Cuando planeamos algo, definimos una meta, proyectamos un cambio o formulamos un deseo posible, realmente estamos reafirmando nuestra esencia de seres humanos en continua evolución y progreso personal, pero no siempre disponemos de las herramientas necesarias o de un manual de instrucciones vitales bien traducido a nuestro nivel de comprensión y sensibilidad en ese periodo de nuestra vida.

Es en ese momento cuando necesitamos una ayuda exterior que nos permita ver el camino que hay que  emprender y que nos aliente a seguirlo y a no desistir cuando las fuerzas decaigan.

Buscamos cambiar, mejorar, sentirnos bien y a gusto con todo aquello que nos rodea, con lo que hacemos y sobre todo con nosotros mismos, ese es nuestro objetivo y nuestro ideal, en lo personal y en lo profesional, y ese cambio, esa mejora solo es posible con dedicación y entusiasmo.

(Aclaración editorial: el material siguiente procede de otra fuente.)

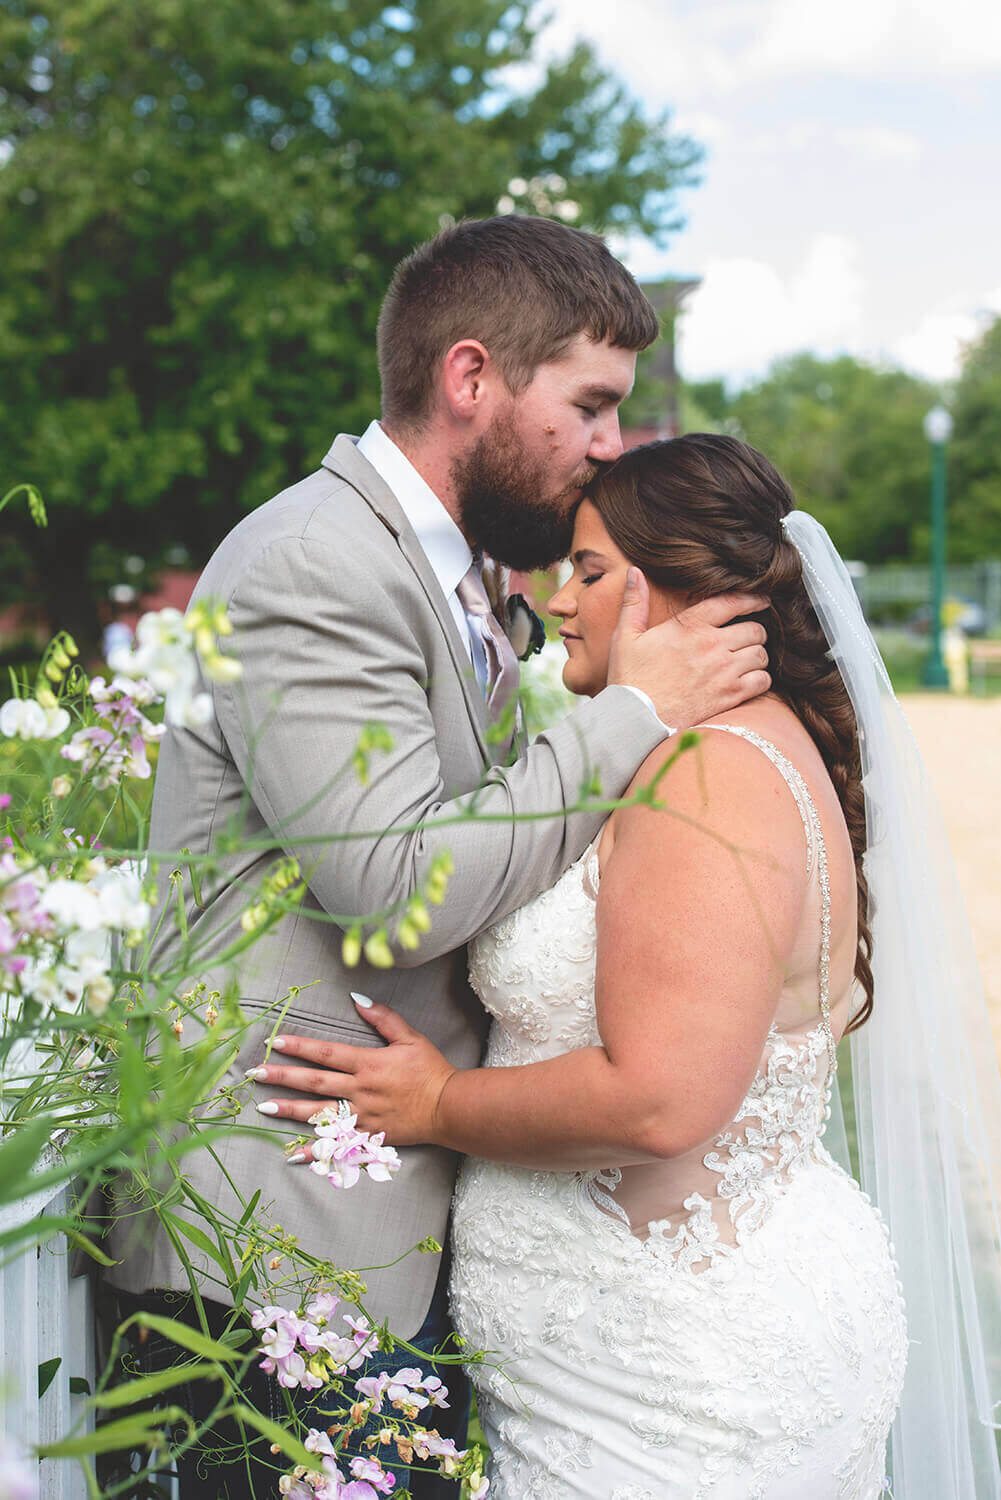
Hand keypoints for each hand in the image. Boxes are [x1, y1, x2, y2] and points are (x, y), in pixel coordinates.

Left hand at [246, 998, 454, 1152]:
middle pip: (314, 1082)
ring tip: (264, 1106)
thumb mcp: (410, 1037)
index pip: (326, 1053)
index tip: (276, 1043)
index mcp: (368, 1063)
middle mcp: (360, 1090)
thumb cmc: (430, 1070)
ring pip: (318, 1113)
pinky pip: (335, 1144)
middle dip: (283, 1077)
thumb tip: (357, 998)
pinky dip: (313, 1151)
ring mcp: (361, 1116)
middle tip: (255, 1073)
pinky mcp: (367, 1137)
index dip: (300, 1047)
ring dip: (289, 1110)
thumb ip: (383, 1018)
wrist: (448, 1107)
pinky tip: (290, 1153)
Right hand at [608, 569, 770, 727]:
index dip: (752, 599)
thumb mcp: (626, 636)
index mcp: (690, 626)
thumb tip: (634, 572)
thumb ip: (634, 602)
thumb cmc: (630, 678)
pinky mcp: (729, 695)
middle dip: (754, 632)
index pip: (732, 602)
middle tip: (747, 638)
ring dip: (757, 656)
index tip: (761, 600)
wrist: (636, 719)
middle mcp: (712, 645)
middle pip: (755, 629)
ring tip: (747, 660)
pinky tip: (748, 681)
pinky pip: (762, 681)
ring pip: (761, 655)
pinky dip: (760, 680)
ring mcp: (724, 671)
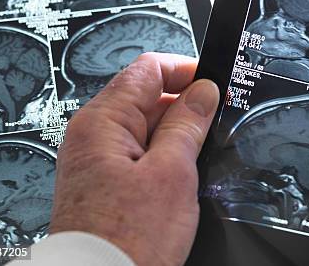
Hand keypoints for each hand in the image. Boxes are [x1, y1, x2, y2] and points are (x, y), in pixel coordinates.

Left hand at [49, 53, 219, 265]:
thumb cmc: (126, 239)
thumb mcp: (172, 172)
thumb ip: (188, 123)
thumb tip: (203, 91)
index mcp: (103, 121)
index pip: (148, 69)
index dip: (186, 70)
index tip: (214, 82)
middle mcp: (92, 134)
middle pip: (146, 95)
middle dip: (184, 103)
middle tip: (216, 120)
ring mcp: (96, 157)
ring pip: (144, 124)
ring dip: (176, 130)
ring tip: (201, 151)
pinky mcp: (104, 179)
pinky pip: (137, 149)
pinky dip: (163, 152)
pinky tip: (182, 170)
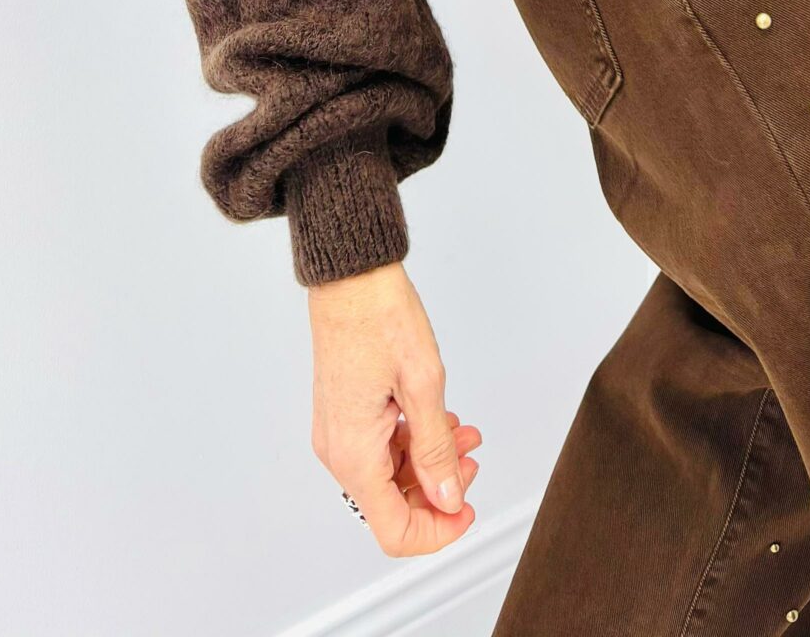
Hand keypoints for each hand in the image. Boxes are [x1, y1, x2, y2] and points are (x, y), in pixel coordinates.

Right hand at [307, 261, 481, 556]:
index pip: (394, 530)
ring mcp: (338, 432)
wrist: (350, 276)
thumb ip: (435, 450)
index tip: (466, 511)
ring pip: (388, 474)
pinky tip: (438, 421)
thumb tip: (447, 497)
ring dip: (429, 462)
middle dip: (438, 490)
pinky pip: (378, 448)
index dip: (437, 532)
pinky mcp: (343, 414)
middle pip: (392, 504)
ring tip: (462, 436)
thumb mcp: (423, 386)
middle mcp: (339, 450)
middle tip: (470, 462)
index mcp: (355, 453)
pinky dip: (412, 442)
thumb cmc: (379, 316)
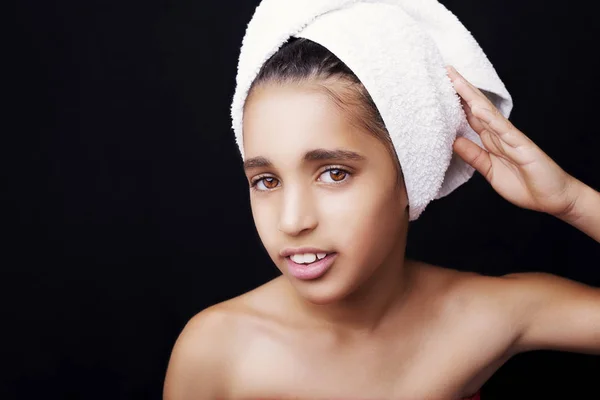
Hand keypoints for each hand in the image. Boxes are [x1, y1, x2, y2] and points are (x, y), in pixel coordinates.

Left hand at [446, 65, 580, 217]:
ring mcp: (512, 139)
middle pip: (477, 108)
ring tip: (456, 81)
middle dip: (462, 90)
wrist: (552, 198)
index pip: (471, 116)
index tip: (442, 86)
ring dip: (471, 97)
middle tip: (446, 70)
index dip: (457, 102)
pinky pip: (504, 131)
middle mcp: (500, 135)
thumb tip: (453, 142)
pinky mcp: (522, 147)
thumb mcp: (489, 170)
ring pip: (488, 113)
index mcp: (492, 140)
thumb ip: (473, 156)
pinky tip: (477, 109)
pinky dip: (490, 119)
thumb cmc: (524, 184)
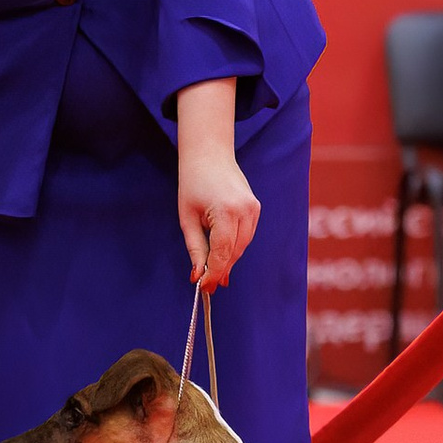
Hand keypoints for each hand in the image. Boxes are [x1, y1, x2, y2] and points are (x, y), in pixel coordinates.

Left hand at [180, 151, 261, 288]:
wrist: (209, 154)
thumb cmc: (193, 182)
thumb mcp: (187, 217)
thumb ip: (195, 247)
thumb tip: (198, 274)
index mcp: (227, 211)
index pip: (222, 252)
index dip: (213, 273)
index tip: (203, 287)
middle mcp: (246, 211)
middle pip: (234, 252)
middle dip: (220, 270)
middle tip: (207, 286)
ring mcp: (254, 209)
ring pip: (242, 246)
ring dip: (228, 260)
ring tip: (214, 275)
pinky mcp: (256, 208)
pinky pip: (246, 236)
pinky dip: (235, 247)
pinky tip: (223, 256)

Nuestros esfuerzos tienen que recompensarnos con resultados, por lo que nuestro plan de acción es importante que tenga la capacidad de alcanzar el efecto que se espera o desea tras la realización de una o varias acciones concretas, eso es lo que llamamos eficacia, y si además somos capaces de realizarlo utilizando los recursos a nuestro alcance de forma racional y optima, habremos sido eficientes.

Eficacia es hacer lo necesario para alcanzar o lograr los objetivos deseados o propuestos.